Can you reproduce the George Edward Doherty biography word for word, from "George Edward Doherty" up to and including "as a starter."?

→ Document segment:
>> START

George Edward Doherty (September 5, 1920 – December 31, 1987) was an American football player and coach and college athletics administrator.

Doherty was born in Mississippi in 1920 and attended Canton High School in Canton, Mississippi. He played college football at Louisiana Tech University. During World War II, he served in the military.

Doherty played professional football as a Guard and tackle in the National Football League (NFL) for the Brooklyn Tigers in 1944 and the Boston Yanks in 1945. He then jumped to the All-America Football Conference (AFFC), playing for the Buffalo Bisons and New York Yankees in 1946 and for the Buffalo Bills in 1947. He appeared in 43 professional football games, 29 of them as a starter. 

Doherty served as an assistant football coach at Louisiana Tech (1958–1966) and Northwestern State University (1967–1971). He became the head coach at Northwestern State in 1972 and held that post through the 1974 season, compiling a record of 15–17 in three seasons.

>> END

→ Records provided:
>> START

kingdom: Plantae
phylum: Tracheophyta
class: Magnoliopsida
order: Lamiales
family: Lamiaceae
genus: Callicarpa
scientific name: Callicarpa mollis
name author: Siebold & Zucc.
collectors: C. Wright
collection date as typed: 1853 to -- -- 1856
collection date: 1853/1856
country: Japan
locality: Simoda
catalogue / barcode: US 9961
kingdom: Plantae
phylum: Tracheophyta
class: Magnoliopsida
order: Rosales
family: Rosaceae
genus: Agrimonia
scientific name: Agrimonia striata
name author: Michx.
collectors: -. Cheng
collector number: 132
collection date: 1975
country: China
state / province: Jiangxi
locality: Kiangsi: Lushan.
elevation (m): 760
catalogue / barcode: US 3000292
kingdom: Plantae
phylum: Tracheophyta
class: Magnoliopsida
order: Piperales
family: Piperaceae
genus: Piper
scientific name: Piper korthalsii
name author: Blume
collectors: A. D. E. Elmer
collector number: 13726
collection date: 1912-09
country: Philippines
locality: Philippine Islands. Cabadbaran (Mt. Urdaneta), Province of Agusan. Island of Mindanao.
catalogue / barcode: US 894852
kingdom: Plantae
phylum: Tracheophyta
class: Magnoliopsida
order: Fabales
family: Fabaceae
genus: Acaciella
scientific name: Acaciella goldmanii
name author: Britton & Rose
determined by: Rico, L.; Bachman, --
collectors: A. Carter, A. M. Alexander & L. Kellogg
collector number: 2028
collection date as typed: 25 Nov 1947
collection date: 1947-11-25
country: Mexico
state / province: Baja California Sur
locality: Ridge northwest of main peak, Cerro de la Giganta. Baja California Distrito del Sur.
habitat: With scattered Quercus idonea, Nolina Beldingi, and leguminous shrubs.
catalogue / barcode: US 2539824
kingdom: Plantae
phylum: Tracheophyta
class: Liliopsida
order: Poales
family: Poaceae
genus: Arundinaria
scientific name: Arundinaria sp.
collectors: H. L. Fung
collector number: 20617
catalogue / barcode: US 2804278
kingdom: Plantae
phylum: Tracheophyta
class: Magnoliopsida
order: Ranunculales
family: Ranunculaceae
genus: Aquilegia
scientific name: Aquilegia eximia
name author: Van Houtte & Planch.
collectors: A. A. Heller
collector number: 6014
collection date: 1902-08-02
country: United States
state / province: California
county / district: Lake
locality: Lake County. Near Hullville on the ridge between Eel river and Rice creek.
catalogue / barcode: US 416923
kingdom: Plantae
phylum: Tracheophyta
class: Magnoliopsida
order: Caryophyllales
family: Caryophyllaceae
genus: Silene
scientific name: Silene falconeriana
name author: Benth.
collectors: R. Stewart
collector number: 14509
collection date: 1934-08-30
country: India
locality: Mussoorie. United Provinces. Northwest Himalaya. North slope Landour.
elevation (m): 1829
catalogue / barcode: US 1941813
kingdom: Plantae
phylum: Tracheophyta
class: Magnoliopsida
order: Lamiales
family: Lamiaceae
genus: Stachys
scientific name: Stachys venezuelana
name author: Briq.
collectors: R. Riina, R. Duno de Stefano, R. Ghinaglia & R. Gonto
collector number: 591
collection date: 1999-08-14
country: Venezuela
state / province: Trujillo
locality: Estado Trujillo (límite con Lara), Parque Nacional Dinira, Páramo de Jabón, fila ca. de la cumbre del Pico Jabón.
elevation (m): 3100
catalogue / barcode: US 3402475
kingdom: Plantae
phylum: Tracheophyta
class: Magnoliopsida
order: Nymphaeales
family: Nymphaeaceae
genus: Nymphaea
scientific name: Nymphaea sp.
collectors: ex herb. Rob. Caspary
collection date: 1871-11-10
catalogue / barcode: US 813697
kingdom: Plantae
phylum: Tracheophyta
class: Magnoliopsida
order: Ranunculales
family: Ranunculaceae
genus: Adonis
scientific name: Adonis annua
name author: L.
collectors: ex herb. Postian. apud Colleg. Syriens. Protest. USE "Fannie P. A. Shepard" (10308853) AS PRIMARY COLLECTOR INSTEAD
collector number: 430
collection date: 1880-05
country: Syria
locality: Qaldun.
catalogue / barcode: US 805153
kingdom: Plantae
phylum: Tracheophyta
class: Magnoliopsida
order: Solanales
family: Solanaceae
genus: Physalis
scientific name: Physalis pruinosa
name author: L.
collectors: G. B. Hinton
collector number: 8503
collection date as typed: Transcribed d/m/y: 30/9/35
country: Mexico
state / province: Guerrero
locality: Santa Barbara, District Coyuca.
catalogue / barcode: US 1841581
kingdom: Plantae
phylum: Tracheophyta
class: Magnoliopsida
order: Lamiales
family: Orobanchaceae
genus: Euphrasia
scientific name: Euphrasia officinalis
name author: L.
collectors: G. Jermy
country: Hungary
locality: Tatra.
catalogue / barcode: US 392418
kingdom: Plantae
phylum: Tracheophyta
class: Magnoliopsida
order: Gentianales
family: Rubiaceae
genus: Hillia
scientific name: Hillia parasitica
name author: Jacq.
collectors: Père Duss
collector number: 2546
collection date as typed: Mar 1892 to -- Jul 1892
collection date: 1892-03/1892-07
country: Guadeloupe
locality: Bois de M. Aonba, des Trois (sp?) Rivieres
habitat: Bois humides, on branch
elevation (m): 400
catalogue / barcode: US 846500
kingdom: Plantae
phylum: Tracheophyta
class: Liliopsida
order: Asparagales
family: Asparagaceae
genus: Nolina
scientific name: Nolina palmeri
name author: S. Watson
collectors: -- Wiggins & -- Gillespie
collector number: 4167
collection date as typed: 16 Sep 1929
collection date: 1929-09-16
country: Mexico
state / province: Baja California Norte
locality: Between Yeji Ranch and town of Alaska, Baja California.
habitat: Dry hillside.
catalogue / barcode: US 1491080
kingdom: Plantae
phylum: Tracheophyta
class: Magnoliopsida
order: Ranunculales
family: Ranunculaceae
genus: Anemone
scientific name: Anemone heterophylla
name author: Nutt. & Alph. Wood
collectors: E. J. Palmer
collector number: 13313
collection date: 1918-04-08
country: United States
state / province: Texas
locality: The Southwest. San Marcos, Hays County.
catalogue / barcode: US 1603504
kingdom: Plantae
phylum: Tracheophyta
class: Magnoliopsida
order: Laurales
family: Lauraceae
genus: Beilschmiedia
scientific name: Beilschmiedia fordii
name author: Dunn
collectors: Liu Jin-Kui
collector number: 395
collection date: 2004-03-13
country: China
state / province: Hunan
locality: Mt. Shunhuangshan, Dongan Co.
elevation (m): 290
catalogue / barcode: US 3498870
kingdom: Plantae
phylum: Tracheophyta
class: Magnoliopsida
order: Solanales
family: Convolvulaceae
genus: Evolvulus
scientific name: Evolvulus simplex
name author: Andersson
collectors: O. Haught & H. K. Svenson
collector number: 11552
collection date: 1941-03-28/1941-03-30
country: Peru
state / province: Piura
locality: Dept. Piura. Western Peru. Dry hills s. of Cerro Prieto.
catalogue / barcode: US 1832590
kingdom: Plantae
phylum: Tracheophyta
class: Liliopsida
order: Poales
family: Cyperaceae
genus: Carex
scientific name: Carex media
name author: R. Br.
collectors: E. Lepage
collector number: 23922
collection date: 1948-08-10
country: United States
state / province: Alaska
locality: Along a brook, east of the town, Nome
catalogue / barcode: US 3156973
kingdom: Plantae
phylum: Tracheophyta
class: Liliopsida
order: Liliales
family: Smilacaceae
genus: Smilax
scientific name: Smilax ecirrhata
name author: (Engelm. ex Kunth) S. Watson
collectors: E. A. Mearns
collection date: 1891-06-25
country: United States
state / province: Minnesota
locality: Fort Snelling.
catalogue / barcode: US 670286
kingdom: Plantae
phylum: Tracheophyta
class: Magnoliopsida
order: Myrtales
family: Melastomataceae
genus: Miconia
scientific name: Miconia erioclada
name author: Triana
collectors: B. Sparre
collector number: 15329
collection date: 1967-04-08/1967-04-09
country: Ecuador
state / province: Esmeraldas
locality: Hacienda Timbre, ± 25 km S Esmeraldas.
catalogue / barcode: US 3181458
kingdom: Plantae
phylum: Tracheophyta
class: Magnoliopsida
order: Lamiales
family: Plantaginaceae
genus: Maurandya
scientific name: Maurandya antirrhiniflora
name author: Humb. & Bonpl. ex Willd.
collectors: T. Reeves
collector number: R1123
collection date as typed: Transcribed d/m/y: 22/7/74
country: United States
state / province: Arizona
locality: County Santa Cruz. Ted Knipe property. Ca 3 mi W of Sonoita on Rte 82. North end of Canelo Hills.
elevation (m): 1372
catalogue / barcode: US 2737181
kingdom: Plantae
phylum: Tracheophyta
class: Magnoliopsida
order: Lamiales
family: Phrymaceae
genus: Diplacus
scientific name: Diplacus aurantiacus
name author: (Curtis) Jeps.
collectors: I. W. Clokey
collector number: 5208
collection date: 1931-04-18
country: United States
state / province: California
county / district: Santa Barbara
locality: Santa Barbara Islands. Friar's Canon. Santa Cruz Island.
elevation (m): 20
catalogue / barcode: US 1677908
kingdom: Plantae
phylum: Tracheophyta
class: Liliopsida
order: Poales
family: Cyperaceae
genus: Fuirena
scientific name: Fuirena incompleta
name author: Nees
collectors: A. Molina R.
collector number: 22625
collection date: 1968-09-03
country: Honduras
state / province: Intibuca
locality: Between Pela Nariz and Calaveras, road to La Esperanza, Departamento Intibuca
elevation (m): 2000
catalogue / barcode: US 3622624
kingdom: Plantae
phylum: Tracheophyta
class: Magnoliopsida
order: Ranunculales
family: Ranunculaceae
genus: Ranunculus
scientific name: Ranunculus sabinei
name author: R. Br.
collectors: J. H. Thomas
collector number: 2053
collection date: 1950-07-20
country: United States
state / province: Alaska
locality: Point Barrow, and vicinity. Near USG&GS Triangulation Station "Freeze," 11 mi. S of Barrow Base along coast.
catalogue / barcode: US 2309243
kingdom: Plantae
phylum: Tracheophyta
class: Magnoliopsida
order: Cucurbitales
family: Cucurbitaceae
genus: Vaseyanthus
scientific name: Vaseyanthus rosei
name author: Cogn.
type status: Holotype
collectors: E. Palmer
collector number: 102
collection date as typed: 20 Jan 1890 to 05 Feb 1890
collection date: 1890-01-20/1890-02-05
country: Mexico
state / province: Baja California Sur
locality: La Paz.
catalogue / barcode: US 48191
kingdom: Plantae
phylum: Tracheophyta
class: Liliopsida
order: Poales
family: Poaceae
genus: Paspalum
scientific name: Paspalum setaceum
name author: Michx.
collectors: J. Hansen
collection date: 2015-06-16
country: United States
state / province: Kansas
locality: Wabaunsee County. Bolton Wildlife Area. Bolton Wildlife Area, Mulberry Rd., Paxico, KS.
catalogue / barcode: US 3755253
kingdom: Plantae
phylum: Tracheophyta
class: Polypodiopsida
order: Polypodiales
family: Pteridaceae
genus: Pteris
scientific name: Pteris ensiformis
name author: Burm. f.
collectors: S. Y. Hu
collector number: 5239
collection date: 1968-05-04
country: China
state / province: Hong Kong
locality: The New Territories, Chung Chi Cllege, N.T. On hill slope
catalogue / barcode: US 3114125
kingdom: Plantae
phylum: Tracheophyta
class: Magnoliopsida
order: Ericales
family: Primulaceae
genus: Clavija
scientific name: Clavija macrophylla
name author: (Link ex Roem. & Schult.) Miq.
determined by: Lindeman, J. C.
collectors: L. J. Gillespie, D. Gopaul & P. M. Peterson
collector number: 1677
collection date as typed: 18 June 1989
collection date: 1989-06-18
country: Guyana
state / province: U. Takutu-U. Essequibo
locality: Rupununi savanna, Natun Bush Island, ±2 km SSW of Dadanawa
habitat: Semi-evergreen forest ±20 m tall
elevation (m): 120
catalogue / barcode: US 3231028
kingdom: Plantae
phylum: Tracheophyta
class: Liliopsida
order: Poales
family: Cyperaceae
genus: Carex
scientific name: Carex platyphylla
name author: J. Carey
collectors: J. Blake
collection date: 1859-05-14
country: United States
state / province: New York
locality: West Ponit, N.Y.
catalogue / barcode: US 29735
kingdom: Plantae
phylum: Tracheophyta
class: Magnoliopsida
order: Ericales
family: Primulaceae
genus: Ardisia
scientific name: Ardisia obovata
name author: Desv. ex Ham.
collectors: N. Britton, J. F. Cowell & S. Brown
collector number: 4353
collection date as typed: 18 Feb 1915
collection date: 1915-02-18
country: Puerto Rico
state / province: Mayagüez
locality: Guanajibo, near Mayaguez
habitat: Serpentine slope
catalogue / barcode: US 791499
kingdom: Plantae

>> END

→ Result for this task:
George Edward Doherty (September 5, 1920 – December 31, 1987) was an American football player and coach and college athletics administrator.

Doherty was born in Mississippi in 1920 and attended Canton High School in Canton, Mississippi. He played college football at Louisiana Tech University. During World War II, he served in the military.

Doherty played professional football as a Guard and tackle in the National Football League (NFL) for the Brooklyn Tigers in 1944 and the Boston Yanks in 1945. He then jumped to the All-America Football Conference (AFFC), playing for the Buffalo Bisons and New York Yankees in 1946 and for the Buffalo Bills in 1947. He appeared in 43 professional football games, 29 of them as a starter.